▶ **To be done**:
Render the lines in the entries below as a JSON list of strings, one string per line with blank lines omitted, starting with the line that contains "catalogue / barcode: US 2111102" and continuing through the line that contains "scientific name: Mallotus ricinoides". Include only those lines.

▶ **Data lines**:
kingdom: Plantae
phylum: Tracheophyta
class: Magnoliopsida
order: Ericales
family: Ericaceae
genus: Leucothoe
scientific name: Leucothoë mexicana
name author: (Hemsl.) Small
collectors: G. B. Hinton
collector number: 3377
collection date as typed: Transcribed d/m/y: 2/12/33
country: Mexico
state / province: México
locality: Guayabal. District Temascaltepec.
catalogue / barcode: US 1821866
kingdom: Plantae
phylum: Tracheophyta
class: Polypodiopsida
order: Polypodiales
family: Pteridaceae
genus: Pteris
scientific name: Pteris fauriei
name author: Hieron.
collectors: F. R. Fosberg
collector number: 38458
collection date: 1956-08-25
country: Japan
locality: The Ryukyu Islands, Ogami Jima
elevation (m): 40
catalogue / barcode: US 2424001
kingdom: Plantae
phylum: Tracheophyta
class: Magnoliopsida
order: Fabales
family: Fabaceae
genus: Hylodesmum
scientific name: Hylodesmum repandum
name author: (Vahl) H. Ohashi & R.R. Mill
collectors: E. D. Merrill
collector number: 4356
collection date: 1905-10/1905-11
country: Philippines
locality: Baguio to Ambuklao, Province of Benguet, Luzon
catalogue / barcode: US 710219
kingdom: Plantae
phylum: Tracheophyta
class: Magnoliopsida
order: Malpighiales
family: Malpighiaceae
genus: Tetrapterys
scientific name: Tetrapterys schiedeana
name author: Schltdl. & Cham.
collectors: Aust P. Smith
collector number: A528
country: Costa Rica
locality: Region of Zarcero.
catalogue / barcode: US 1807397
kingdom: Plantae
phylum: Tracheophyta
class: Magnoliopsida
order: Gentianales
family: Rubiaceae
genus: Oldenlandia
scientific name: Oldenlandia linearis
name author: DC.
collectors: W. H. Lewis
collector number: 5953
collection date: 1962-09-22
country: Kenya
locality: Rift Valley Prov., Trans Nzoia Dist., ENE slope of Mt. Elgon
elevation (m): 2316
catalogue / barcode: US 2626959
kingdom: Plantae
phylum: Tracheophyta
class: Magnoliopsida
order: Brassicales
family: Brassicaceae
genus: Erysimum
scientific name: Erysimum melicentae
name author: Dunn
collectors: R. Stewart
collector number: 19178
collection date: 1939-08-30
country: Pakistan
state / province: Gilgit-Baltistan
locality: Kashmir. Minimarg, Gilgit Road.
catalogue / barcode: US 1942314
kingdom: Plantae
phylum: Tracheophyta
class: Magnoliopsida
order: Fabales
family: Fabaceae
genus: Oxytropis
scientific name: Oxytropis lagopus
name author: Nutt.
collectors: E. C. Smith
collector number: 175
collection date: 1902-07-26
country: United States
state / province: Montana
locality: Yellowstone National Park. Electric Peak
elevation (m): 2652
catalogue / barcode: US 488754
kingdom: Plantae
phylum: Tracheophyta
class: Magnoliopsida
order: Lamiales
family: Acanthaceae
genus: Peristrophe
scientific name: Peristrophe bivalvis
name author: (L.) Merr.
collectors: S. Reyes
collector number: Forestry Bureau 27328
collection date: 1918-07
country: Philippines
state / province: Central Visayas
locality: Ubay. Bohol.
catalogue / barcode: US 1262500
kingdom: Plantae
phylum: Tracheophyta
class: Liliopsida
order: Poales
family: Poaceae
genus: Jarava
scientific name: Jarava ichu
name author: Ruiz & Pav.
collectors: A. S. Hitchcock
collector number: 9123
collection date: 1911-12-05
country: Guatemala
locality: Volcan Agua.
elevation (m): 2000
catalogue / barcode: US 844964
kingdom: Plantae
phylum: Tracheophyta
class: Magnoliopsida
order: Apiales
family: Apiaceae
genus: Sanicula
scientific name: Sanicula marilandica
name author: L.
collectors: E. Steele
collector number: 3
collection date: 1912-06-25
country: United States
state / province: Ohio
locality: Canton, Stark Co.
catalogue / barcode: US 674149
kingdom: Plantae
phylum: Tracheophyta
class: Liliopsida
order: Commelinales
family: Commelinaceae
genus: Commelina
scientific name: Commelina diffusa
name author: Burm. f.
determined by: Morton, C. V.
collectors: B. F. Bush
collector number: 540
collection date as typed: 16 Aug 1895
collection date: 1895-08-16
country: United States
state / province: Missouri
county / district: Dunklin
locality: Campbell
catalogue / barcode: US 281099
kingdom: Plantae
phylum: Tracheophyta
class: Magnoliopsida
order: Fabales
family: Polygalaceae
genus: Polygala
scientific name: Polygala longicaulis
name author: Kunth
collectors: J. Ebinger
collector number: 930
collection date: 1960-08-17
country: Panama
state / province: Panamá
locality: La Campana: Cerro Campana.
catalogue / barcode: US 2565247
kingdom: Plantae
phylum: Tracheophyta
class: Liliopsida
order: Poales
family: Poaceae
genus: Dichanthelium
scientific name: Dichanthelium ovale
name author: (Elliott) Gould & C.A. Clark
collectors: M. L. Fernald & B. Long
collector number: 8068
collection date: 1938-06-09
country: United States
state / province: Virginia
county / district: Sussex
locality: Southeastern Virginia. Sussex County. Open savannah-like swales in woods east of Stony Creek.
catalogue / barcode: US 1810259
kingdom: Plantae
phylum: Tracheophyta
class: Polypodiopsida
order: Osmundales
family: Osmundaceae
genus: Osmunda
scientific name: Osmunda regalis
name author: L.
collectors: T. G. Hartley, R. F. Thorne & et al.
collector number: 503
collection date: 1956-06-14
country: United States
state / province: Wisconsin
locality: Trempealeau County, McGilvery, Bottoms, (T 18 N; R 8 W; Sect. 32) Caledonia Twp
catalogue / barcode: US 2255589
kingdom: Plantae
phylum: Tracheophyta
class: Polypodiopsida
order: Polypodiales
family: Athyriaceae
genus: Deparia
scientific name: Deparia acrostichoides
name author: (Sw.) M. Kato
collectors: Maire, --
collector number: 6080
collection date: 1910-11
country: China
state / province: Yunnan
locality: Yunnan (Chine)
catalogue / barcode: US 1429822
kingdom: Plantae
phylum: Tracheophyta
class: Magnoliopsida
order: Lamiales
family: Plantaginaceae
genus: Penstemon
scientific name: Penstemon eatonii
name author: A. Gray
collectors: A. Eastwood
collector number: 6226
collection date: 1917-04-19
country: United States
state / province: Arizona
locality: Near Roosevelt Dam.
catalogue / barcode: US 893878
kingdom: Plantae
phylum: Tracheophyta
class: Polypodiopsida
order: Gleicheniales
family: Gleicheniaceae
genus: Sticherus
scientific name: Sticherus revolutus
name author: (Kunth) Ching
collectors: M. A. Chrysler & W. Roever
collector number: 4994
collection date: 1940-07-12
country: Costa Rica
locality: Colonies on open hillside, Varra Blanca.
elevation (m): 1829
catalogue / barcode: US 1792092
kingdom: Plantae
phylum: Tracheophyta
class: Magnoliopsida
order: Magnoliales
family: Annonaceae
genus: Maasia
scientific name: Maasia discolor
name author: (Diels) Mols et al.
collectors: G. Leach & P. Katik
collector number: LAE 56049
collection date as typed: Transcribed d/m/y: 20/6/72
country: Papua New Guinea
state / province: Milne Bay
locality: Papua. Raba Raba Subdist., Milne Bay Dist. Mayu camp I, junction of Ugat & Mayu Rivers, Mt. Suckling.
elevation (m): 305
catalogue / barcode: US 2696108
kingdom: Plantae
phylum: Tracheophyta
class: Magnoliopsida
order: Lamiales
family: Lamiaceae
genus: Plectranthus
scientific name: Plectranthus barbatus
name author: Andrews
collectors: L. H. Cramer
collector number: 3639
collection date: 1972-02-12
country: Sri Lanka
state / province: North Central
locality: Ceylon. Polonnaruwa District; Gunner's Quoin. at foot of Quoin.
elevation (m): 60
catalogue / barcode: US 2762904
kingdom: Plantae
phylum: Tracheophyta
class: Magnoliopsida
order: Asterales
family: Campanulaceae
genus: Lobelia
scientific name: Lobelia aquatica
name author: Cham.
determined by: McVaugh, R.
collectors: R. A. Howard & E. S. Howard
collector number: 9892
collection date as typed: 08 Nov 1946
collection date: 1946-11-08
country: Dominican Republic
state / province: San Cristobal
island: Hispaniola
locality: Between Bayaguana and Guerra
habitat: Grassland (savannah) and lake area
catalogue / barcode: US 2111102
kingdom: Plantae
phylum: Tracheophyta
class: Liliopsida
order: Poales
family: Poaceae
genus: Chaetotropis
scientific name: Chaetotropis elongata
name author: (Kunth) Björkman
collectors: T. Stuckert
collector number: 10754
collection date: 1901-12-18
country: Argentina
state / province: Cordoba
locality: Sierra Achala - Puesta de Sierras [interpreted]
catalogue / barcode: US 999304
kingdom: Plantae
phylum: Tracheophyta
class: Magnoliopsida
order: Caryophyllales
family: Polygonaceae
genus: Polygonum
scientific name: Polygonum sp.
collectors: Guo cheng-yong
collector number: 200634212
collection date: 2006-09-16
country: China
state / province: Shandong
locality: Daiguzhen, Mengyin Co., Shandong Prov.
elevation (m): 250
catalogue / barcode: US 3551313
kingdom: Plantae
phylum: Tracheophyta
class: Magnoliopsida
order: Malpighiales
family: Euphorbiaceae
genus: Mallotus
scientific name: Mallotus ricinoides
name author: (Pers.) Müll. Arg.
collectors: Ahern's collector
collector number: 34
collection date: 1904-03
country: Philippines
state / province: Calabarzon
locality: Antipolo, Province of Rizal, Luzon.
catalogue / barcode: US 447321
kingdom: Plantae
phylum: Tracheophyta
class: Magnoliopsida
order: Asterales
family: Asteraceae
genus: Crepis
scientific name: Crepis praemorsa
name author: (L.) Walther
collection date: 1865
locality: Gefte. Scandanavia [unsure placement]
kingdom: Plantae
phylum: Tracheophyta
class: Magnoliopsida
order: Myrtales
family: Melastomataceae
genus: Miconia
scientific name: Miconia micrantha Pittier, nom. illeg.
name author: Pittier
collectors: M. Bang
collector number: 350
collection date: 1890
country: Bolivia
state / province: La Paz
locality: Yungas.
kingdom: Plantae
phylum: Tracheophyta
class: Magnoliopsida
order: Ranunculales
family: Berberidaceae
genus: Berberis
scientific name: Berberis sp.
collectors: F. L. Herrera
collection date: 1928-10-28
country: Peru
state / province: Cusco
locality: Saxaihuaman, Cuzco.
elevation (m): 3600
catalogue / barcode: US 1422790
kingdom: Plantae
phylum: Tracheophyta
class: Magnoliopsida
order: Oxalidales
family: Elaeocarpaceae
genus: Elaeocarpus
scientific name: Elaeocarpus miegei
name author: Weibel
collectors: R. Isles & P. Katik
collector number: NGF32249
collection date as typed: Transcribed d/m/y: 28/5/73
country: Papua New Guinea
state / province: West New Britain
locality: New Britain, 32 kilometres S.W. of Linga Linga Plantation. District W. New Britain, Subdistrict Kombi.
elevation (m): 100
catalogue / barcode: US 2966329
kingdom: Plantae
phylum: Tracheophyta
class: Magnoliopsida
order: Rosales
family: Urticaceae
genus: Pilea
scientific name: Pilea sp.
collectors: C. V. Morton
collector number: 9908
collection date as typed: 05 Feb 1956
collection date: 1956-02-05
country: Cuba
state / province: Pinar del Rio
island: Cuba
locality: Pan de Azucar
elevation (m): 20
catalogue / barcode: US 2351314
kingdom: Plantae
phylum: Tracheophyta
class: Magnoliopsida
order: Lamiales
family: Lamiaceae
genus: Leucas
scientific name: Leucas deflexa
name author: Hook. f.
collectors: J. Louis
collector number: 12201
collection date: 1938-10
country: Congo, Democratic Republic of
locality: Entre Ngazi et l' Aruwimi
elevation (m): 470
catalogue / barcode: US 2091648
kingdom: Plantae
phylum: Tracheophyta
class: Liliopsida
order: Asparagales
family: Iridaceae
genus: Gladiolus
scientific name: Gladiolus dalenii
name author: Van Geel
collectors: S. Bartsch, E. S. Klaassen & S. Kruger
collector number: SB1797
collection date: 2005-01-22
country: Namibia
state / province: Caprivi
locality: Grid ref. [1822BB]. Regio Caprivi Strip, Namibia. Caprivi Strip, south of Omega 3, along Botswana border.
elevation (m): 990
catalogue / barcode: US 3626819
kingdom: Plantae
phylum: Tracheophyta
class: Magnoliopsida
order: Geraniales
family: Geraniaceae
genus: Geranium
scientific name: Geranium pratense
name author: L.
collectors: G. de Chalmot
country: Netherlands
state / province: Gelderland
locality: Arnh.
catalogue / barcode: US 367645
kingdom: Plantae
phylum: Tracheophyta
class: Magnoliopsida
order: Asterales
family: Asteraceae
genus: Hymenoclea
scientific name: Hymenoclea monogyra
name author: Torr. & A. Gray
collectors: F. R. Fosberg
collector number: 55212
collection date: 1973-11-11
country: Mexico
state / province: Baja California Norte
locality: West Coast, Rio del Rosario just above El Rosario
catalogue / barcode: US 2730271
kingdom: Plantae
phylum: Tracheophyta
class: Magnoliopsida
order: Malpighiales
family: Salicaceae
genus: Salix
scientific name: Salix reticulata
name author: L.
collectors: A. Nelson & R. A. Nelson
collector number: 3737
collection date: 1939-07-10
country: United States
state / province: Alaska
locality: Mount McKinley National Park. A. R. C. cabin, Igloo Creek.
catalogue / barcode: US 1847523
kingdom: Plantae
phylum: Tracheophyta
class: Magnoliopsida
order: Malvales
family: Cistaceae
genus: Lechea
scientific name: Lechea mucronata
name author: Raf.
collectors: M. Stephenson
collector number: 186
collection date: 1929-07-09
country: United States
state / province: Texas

▶ **Solution**:
[
  "catalogue / barcode: US 2111102",
  "kingdom: Plantae",
  "phylum: Tracheophyta",
  "class: Liliopsida",
  "order: Poales",
  "family: Poaceae",
  "genus: Chaetotropis",
  "scientific name: Chaetotropis elongata",
  "name author: (Kunth) Björkman",
  "collectors: T. Stuckert",
  "collector number: 10754",
  "collection date: 1901-12-18",
  "country: Argentina",
  "state / province: Cordoba",
  "locality: Sierra Achala - Puesta de Sierras [interpreted]",
  "catalogue / barcode: US 999304",
  "kingdom: Plantae",
  "phylum: Tracheophyta",
  "class: Magnoliopsida",
  "order: Caryophyllales",
  "family: Polygonaceae",
  "genus: Polygonum",
  "scientific name: Polygonum sp.",
  "collectors: Guo cheng-yong",
  "collector number: 200634212",
  "collection date: 2006-09-16",
  "country: China",
  "state / province: Shandong",
  "locality: Daiguzhen, Mengyin Co., Shandong Prov.",
  "elevation (m): 250",
  "catalogue / barcode: US 3551313",
  "kingdom: Plantae",
  "phylum: Tracheophyta",
  "class: Magnoliopsida",
  "order: Malpighiales",
  "family: Euphorbiaceae",
  "genus: Mallotus",
  "scientific name: Mallotus ricinoides"
]